Net interest income grew 89% to $18,8 million from $10 million in the first half of 2017 and contributed 47% to total income compared to 29% in the previous year.

The bank’s assets grew to $540 409 from $479 799 during the period.

Gross loans and advances to customers grew by 27% from $117 million to $148 million as at June 30 2018.

The bank said $37 million worth of new lines of credit and trading limits were established during the period under review and disclosed that similar arrangements would be pursued.

The growth in the loan book resulted in an improved loan-to-deposit ratio, which climbed to 33% from 27% a year earlier. Deposits grew 19% over the period.

“Both Barclays Bank PLC and FMB capital PLC continue to support the bank to ensure smooth transition. In terms of a transitional trade mark licence agreement with Barclays Bank PLC, the bank will evolve its brand over the period to October 2020,” Mtsambiwa said in the statement.

Malawi’s First Merchant Bank (FMB) bought a majority stake in Barclays in a $60 million deal last year.

The bank said the presence of FMB capital Holding PLC entities in four other markets in Southern Africa would give the opportunity to partner customers and clients with presence and trade relations in those markets.

“The bank is clear about the significant opportunities presented by the transition it is going through.
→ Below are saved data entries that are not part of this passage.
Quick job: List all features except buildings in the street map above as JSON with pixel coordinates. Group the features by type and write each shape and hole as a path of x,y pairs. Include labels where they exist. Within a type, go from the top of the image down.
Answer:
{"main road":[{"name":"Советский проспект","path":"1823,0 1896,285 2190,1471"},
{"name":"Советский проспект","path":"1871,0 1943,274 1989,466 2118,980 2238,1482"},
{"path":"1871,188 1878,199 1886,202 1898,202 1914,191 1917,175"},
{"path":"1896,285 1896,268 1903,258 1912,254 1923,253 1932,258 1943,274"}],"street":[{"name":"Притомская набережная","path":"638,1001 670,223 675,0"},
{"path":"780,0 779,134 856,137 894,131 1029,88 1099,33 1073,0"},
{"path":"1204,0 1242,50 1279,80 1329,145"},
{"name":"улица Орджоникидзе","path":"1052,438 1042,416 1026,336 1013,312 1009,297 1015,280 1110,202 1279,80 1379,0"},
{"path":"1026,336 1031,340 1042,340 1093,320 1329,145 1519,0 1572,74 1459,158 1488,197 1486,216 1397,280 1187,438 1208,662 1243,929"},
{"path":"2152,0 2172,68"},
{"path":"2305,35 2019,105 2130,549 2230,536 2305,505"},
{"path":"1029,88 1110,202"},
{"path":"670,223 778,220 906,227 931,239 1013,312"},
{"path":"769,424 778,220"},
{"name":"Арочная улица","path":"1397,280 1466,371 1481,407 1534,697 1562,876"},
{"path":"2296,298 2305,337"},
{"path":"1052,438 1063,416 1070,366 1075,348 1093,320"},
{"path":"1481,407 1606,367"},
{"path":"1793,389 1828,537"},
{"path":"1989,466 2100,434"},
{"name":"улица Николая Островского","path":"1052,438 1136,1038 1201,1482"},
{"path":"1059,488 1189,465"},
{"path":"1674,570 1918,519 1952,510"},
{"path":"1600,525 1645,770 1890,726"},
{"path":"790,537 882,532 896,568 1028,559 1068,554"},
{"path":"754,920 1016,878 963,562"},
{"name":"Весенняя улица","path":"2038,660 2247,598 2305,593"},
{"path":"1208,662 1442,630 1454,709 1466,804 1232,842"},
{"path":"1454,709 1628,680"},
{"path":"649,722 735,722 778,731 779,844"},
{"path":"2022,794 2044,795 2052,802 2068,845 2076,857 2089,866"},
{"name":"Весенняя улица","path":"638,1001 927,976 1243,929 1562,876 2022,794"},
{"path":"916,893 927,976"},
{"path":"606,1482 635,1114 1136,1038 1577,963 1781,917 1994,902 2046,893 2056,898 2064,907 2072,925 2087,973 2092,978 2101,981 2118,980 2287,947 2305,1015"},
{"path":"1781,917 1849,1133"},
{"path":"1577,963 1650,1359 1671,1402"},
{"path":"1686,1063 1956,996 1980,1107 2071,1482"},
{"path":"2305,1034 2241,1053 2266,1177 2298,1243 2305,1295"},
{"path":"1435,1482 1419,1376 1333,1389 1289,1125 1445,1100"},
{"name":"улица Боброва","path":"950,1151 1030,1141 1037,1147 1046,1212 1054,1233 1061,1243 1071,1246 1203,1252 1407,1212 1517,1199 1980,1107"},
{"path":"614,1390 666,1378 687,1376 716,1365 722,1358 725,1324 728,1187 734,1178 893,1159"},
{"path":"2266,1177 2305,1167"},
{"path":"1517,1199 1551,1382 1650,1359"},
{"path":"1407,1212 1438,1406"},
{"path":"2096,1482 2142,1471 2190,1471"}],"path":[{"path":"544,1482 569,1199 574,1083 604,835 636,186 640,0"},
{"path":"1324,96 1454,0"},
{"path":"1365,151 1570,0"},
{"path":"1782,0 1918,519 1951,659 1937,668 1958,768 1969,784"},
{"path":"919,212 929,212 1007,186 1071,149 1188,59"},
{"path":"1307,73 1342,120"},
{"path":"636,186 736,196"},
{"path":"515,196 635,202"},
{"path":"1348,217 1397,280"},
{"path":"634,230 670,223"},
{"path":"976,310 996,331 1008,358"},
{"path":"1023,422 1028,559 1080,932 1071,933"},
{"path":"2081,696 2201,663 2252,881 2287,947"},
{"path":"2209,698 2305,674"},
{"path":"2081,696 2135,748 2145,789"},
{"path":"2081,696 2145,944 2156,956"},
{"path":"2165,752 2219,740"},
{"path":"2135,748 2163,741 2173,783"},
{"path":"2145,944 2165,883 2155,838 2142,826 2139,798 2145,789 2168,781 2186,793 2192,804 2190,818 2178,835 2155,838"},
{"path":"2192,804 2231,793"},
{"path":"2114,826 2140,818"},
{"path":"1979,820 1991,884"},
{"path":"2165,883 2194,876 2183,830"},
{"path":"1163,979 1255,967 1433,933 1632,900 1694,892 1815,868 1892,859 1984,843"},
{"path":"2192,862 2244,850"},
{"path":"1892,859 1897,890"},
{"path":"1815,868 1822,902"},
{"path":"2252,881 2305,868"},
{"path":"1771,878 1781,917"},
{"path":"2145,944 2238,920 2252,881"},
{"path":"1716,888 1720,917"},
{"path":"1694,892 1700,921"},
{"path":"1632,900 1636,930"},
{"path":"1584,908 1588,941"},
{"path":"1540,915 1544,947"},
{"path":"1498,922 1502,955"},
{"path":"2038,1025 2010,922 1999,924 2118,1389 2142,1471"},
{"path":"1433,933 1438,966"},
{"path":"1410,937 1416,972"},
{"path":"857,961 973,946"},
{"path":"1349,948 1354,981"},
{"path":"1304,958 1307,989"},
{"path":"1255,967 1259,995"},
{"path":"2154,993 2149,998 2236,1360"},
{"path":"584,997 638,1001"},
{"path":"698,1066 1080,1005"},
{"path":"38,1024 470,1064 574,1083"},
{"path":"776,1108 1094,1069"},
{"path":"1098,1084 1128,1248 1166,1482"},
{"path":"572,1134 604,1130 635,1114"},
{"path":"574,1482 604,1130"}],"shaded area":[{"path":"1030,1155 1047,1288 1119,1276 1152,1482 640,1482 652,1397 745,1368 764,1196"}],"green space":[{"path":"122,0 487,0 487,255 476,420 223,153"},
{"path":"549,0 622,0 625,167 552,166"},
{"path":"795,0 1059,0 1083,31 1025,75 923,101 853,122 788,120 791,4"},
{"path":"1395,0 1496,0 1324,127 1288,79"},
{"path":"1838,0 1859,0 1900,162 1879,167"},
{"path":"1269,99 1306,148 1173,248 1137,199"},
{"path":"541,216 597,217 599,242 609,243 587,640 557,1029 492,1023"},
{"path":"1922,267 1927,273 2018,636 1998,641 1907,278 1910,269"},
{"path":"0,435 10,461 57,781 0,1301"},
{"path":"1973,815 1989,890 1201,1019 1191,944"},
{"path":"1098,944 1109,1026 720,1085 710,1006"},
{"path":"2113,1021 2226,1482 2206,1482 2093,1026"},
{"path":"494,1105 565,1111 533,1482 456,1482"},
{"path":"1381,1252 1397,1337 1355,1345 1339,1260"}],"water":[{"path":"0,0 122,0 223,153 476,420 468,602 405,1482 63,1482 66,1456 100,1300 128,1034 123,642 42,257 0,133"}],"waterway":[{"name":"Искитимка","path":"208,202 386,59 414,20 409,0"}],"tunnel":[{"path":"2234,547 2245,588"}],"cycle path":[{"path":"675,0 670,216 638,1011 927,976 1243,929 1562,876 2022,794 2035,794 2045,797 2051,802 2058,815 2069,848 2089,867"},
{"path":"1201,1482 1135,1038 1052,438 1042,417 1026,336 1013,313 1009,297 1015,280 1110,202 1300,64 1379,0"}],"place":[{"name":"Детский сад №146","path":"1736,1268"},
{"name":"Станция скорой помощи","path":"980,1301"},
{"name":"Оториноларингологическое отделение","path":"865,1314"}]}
The bank is pursuing efforts to offer a wide range of products, paving the way for deeper reach within targeted customer segments,” the bank said.

The impairment charge increased to $1,7 million as at June 30 3018 from $1 million the prior year on the back of increased general provisions driven by the growth in loan book and investments in treasury bills as well as provisions made to align with the requirements of the new International Financial Reporting Standards 9.

Surplus liquidity was invested mainly in government securities to optimise return on assets, whilst efforts to grow customer assets continued.